If you're looking for a reliable dividend stock, it's hard to do better than Johnson & Johnson (JNJ 0.67%), or J&J. This April, the healthcare conglomerate raised its payout for the 61st year in a row. At recent prices, it offers a 3.1% yield, which is much better than the 1.7% yield that the average stock in the S&P 500 offers right now.

In May, J&J spun out its consumer health segment as a new company called Kenvue. Now that Johnson & Johnson is purely a pharmaceutical and medical device company, investors can look forward to faster dividend raises than they're used to. J&J recently reported first-quarter medical technology sales that jumped 11% higher year over year, once adjusted for the effects of a stronger dollar, thanks in part to the acquisition of Abiomed for $16.8 billion late last year.

Sales of some of J&J's older treatments, such as Remicade, are falling now that they've lost market exclusivity. Despite the challenge, operational pharmaceutical sales climbed 7.2% year over year in Q1 thanks to the strong uptake of relatively new cancer drugs like Darzalex and Erleada.

2. Medtronic

If volatile pharmaceutical sales make you nervous, consider buying shares of Medtronic (MDT 0.14%). Its dividend has grown 146% over the past decade and at recent prices, it offers a 3.4% yield.

You can hardly open your eyes in a hospital room without seeing at least a few of this company's devices. Economies of scale help Medtronic compete fiercely with smaller manufacturers of everyday devices, but this company is much more than just a giant manufacturer.

Since 2016, Medtronic has spent more than $2 billion annually on research and development with plenty to show for it. During its fiscal Q4, which ended April 28, the company earned marketing approval in Europe for a new vascular mapping catheter called Affera and a new pacemaker called Aurora. Also during its fiscal Q4, the U.S. Food and Drug Administration (FDA) approved the MiniMed 780G insulin pump and its new sensor.

In the years ahead, Medtronic's robotic-assisted surgery system, Hugo, could be a big growth driver. Urologic procedures are some of the most commonly performed with robotic assistance, and a clinical trial testing Hugo as a new option got started last December.

3. CVS Health

CVS Health (CVS 1.15%) is most famous for its chain of around 9,000 retail pharmacies and the ridiculously long receipts they give customers. Dividend investors love the stock because it's raised its payout a whopping 169% over the past decade.
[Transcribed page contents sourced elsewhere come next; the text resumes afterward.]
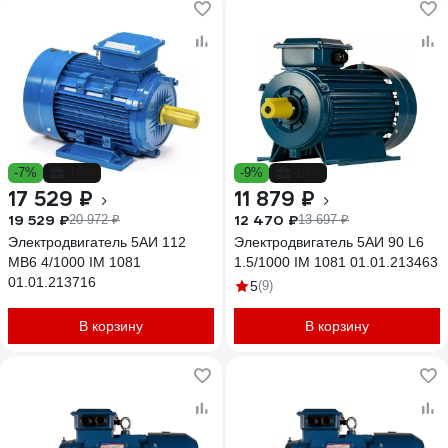
-7%
-16%
-9%
-13%
17 529 ₽
11 879 ₽
19 529 ₽
12 470 ₽
20 972 ₽
13 697 ₽
Электродвигатель 5АИ 112
Электродвигатель 5АИ 90 L6
МВ6 4/1000 IM 1081
1.5/1000 IM 1081 01.01.213463
01.01.213716
5
(9)
В корзину
В корзину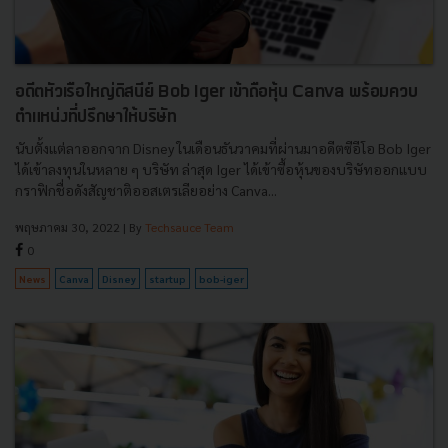
อดีตหัวเรือใหญ่ดิสนีย์ Bob Iger เข้าถือหุ้น Canva พร้อมควบ
ตำแหน่งที่ปรึกษาให้บริษัท
นับตั้งแต่ลาออกจาก Disney ในเดือนธันวาคมที่ผ่านมาอดีตซีอีโอ Bob Iger
ได้เข้าลงทุนในหลาย ๆ บริษัท ล่าสุด Iger ได้เข้าซื้อหุ้นของบริษัทออกแบบ
กราฟิกชื่อดังสัญชาติออสเตรเลียอย่าง Canva...
พฤษภาคม 30, 2022
| By
Techsauce Team
0
News
Canva
Disney
startup
bob-iger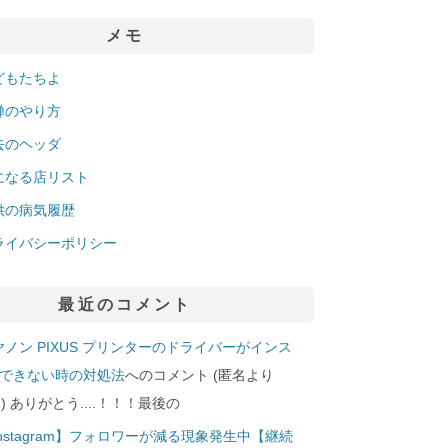
メモ
どもたちよ
禅のやり方
去のヘッダ
になる店リスト
供の病気履歴
ライバシーポリシー
最近のコメント
ヤノン PIXUS プリンターのドライバーがインス
できない時の対処法
へのコメント (匿名より
29]) ありがとう....！！！最後の
Instagram】フォロワーが減る現象発生中【継続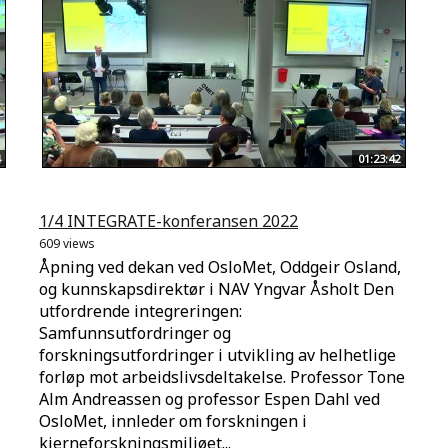
01:23:42
1/4 INTEGRATE-konferansen 2022
609 views
Åpning ved dekan ved OsloMet, Oddgeir Osland,
og kunnskapsdirektør i NAV Yngvar Åsholt Den
utfordrende integreringen:
Samfunnsutfordringer og
forskningsutfordringer i utvikling av helhetlige
forløp mot arbeidslivsdeltakelse. Professor Tone
Alm Andreassen og professor Espen Dahl ved
OsloMet, innleder om forskningen i
kjerneforskningsmiljøet...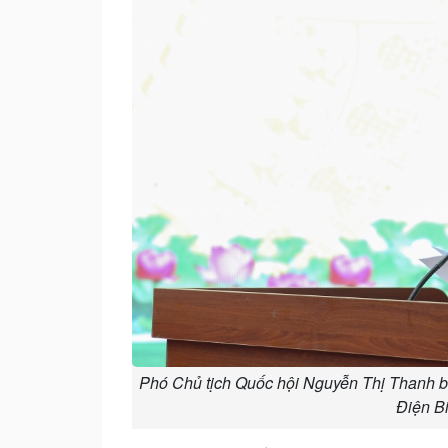
Phó Chủ tịch Quốc hội Nguyễn Thị Thanh bày 
Điện Bi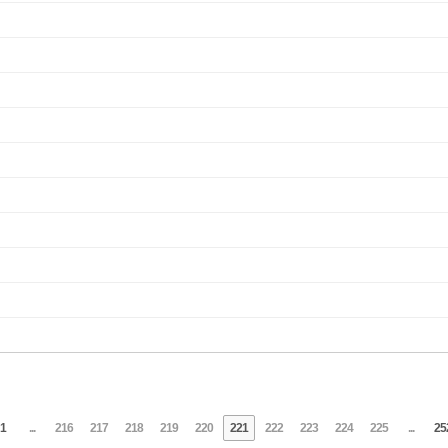
1
...
216
217
218
219
220
221
222
223
224
225
...
25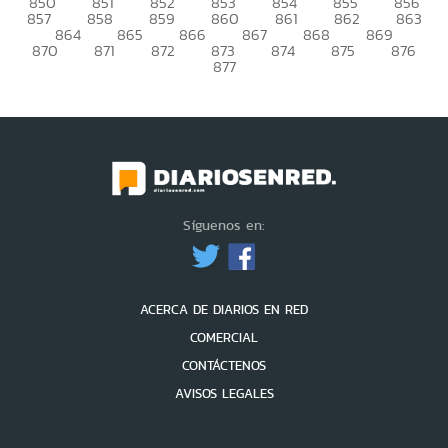
850
851
852
853
854
855
856
857
858
859
860
861
862
863
864
865
866
867
868
869
870
871
872
873
874
875
876
877
Síguenos en:
ACERCA DE DIARIOS EN RED
COMERCIAL
CONTÁCTENOS
AVISOS LEGALES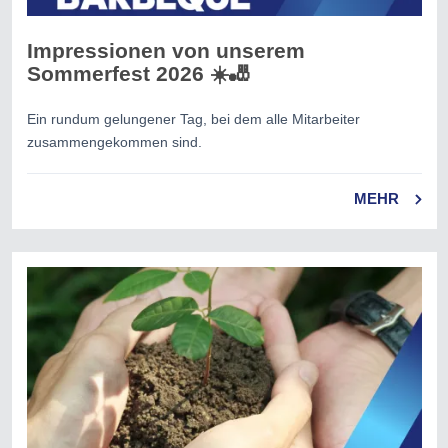
Impressionen von unserem
Sommerfest 2026 ☀️🎳
Ein rundum gelungener Tag, bei dem alle Mitarbeiter
zusammengekommen sind.
MEHR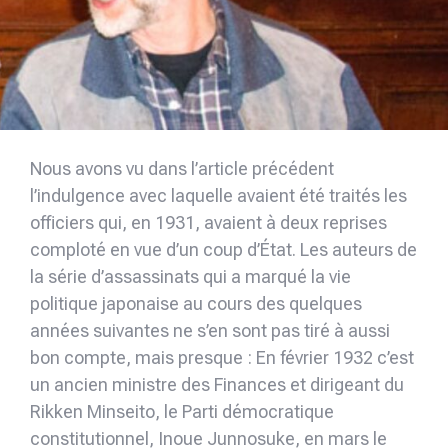
Nous avons vu dans l’article précédent
l’indulgence avec laquelle avaient été traités les
officiers qui, en 1931, avaient à deux reprises
comploté en vue d’un coup d’État. Les auteurs de
la série d’assassinats qui a marqué la vie
politique japonaise au cours des quelques
années suivantes ne s’en sont pas tiré à aussi
bon compte, mais presque : En février 1932 c’est
un ancien ministre des Finances et dirigeant du
Rikken Minseito, le Parti démocratique
constitutionnel, Inoue Junnosuke, en mars le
At recent prices, CVS Health offers a 3.6% yield, and investors can expect it to grow along with overall spending on healthcare in the U.S. The national health expenditure reached $4.3 trillion in 2021, and it's expected to grow by 5.3% annually through 2030.

In 2018, CVS Health completed a $78 billion acquisition of Aetna, a health insurance benefits manager that collects monthly premiums from around 37 million people. Years before that, it acquired a pharmacy benefits-management business that is now America's largest with over 110 million plan members.

Providing many of the benefits it's paid to manage is a lucrative position to be in, and CVS Health is going to provide a lot more primary care benefits from now on. In March, it acquired Signify Health and its network of over 10,000 clinicians. In May, it acquired Oak Street Health, a value-based primary care provider with 169 medical centers spread through the country.

CVS Health's operations generated an impressive $17.4 billion in free cash flow. The company needed just 17% of this sum to meet its dividend obligation, which leaves plenty of room for dramatic dividend raises in the years to come.